Problem statement: Output the items below as a Markdown table with the columns Row and Line, running from the start of the items up to and including the line with "export const myFeature". Leave out blank lines and pictures.
#####
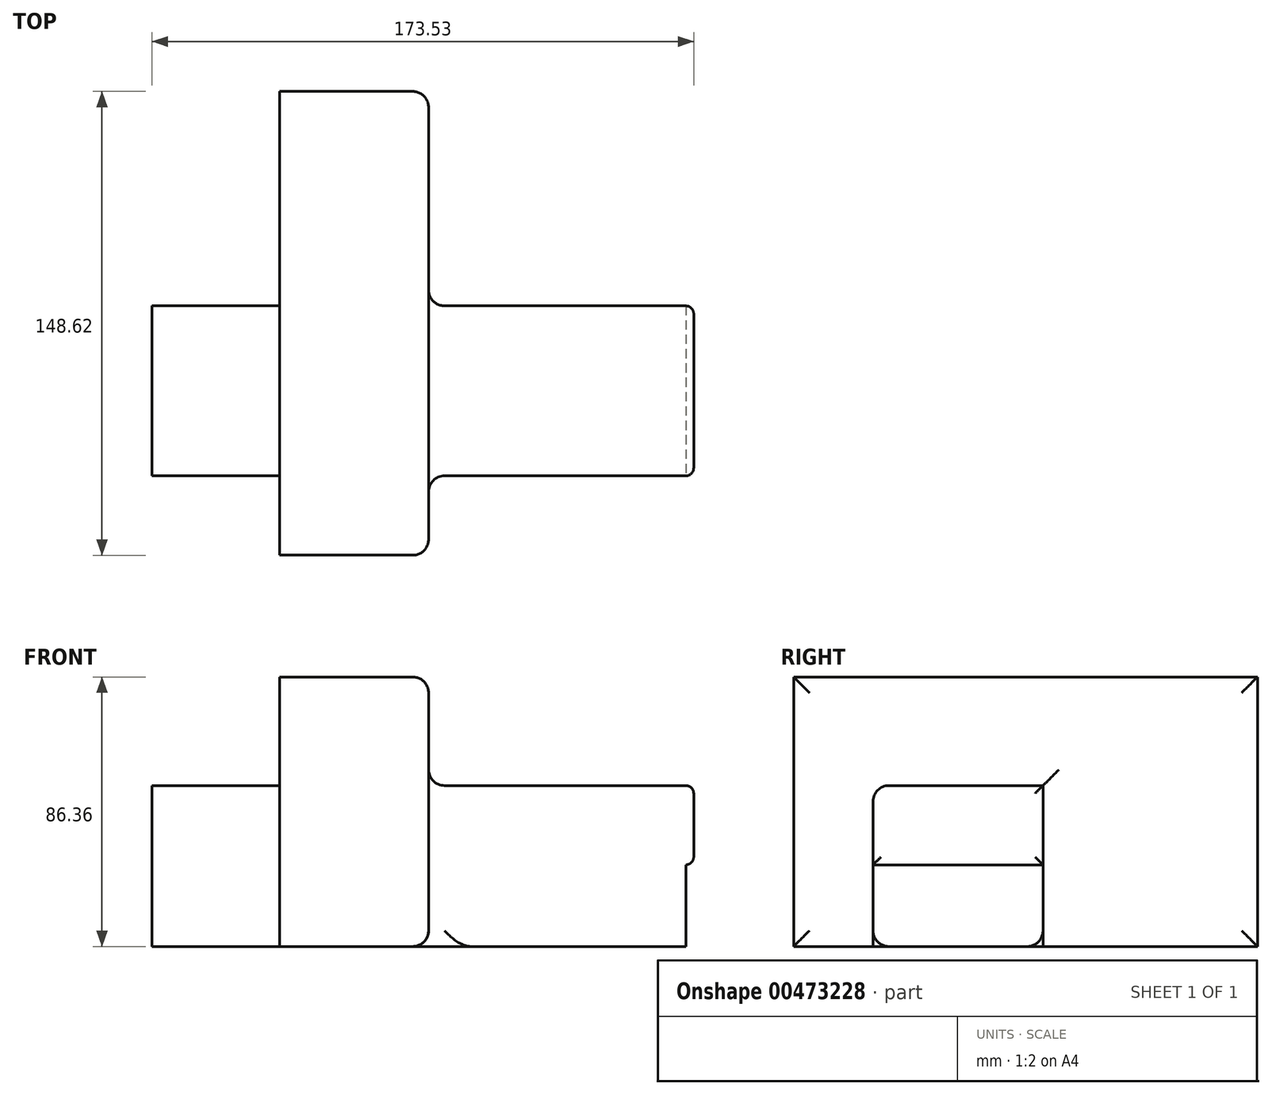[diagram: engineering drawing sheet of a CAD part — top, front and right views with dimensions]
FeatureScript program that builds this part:
annotation { "Feature Type Name" : "Feature", "Feature Type Description" : "" }
export const myFeature = defineFeature(function(context is Context, id is Id, definition is map)
    precondition{}
    {
        {
            var Q0;
            Q0=qCreatedBy(makeId("Top.planeOp"),FACE);
            var sketch = newSketch(context, id + "F0", { "sketchPlane" : qUnion([Q0])});
            skLineSegment(sketch, "E0.bottom", {"start": v(-40.87, 32.02) * mm, "end": v(132.66, 32.02) * mm});
            skLineSegment(sketch, "E0.top", {"start": v(-40.87, -22.43) * mm, "end": v(132.66, -22.43) * mm});
            skLineSegment(sketch, "E0.left", {"start": v(-40.87, 32.02) * mm, "end": v(-40.87, -22.43) * mm});
            skLineSegment(sketch, "E0.right", {"start": v(132.66, 32.02) * mm, "end": v(132.66, -22.43) * mm});
            skSolve(sketch);
        }
        {
            var Q0;
            Q0=makeQuery(id+"F0.imprint","IMPRINT",FACE,{"disambiguationData":[TD([[makeQuery(id+"F0.imprint","IMPRINT",EDGE,{"derivedFrom":sQuery(id+"F0.wireOp",EDGE,"E0.bottom")}),-1.0]])]});
            extrude(context, id + "F1", {"entities" : qUnion([Q0]), "depth" : 25.4 * mm});
        }
        {
            var Q0;
            Q0=makeQuery(id+"F1.opExtrude","CAP_EDGE",EDGE,{"disambiguationData":[OSD([sQuery(id+"F0.wireOp",EDGE,"E0.top")])],"isStart":false});
            fillet(context, id + "F2", {"entities" : qUnion([Q0]), "radius" : 5.08 * mm, "tangentPropagation" : true, "allowEdgeOverflow" : false});
        }
        {
            var Q0;
            Q0=makeQuery(id+"F1.opExtrude","SWEPT_FACE",FACE,{"disambiguationData":[OSD([sQuery(id+"F0.wireOp",EDGE,"E0.right")])]});
            fillet(context, id + "F3", {"entities" : qUnion([Q0]), "radius" : 2.54 * mm, "tangentPropagation" : true, "allowEdgeOverflow" : false});
        }
        {
            var Q0;
            Q0=qCreatedBy(makeId("Top.planeOp"),FACE);
            var sketch = newSketch(context, id + "F4", { "sketchPlane" : qUnion([Q0])});
            skLineSegment(sketch, "E1.bottom", {"start": v(47.73, -47.89) * mm, "end": v(0, -47.89) * mm});
            skLineSegment(sketch, "E1.top", {"start": v(47.73, 100.73) * mm, "end": v(0, 100.73) * mm});
            skLineSegment(sketch, "E1.left", {"start": v(47.73, -47.89) * mm, "end": v(47.73, 100.73) * mm});
            skLineSegment(sketch, "E1.right", {"start": v(0, -47.89) * mm, "end": v(0, 100.73) * mm});
            skSolve(sketch);
        }
        {
            var Q0;
            Q0=makeQuery(id+"F4.imprint","IMPRINT",FACE,{"disambiguationData":[TD([[makeQuery(id+"F4.imprint","IMPRINT",EDGE,{"derivedFrom":sQuery(id+"F4.wireOp",EDGE,"E1.bottom")}),-1.0]])]});
            extrude(context, id + "F5", {"entities" : qUnion([Q0]), "operationType" : NewBodyOperationType.ADD, "depth" : 60.2 * mm});
        }
        {
            var Q0;
            Q0=makeQuery(id+"F5.boolean.opBoolean","MERGE",FACE,{"derivedFrom":[makeQuery(id+"F1.opExtrude","CAP_FACE",FACE,{"disambiguationData":[OSD([sQuery(id+"F0.wireOp",EDGE,"E0.bottom"),sQuery(id+"F0.wireOp",EDGE,"E0.top"),sQuery(id+"F0.wireOp",EDGE,"E0.left"),sQuery(id+"F0.wireOp",EDGE,"E0.right")])],"isStart":true}),makeQuery(id+"F5.opExtrude","CAP_FACE",FACE,{"disambiguationData":[OSD([sQuery(id+"F4.wireOp",EDGE,"E1.bottom"),sQuery(id+"F4.wireOp",EDGE,"E1.top"),sQuery(id+"F4.wireOp",EDGE,"E1.left"),sQuery(id+"F4.wireOp",EDGE,"E1.right")])],"isStart":true})]});
            extrude(context, id + "F6", {"entities" : qUnion([Q0]), "operationType" : NewBodyOperationType.ADD, "depth" : 26.16 * mm});
        }
        {
            var Q0;
            {var subQ1=sQuery(id+"F0.wireOp",EDGE,"E0.top");var subQ2=sQuery(id+"F0.wireOp",EDGE,"E0.bottom");var subQ4=sQuery(id+"F4.wireOp",EDGE,"E1.left");var subQ7=makeQuery(id+"F5.opExtrude","SWEPT_FACE",FACE,{"disambiguationData":[OSD([subQ4])]});var subQ8=makeQuery(id+"F5.opExtrude","CAP_EDGE",EDGE,{"disambiguationData":[OSD([subQ4])],"isStart":true});Q0=makeQuery(id+"F6.boolean.opBoolean","MERGE",FACE,{"derivedFrom":[subQ7,makeQuery(id+"F6.opExtrude","SWEPT_FACE",FACE,{"disambiguationData":[OSD([subQ4]),TDD([makeQuery(id+"F5.boolean.opBoolean","SPLIT",EDGE,{"disambiguationData":[TD([makeQuery(id+"F1.opExtrude","SWEPT_FACE",FACE,{"disambiguationData":[OSD([subQ1])]})])],"derivedFrom":subQ8})])]}),makeQuery(id+"F6.opExtrude","SWEPT_FACE",FACE,{"disambiguationData":[OSD([subQ4]),TDD([makeQuery(id+"F5.boolean.opBoolean","SPLIT",EDGE,{"disambiguationData":[TD([makeQuery(id+"F1.opExtrude","SWEPT_FACE",FACE,{"disambiguationData":[OSD([subQ2])]})])],"derivedFrom":subQ8})])]})]});}
            fillet(context, id + "F7", {"entities" : qUnion([Q0]), "radius" : 5.08 * mm, "tangentPropagation" : true, "allowEdgeOverflow" : false});
        }
    });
#####
Answer to the problem:
| Row | Line |
|---|---|
| 1 | [diagram: engineering drawing sheet of a CAD part — top, front and right views with dimensions] |
| 2 | FeatureScript program that builds this part: |
| 3 | annotation { "Feature Type Name" : "Feature", "Feature Type Description" : "" } |
| 4 | export const myFeature = defineFeature(function(context is Context, id is Id, definition is map) |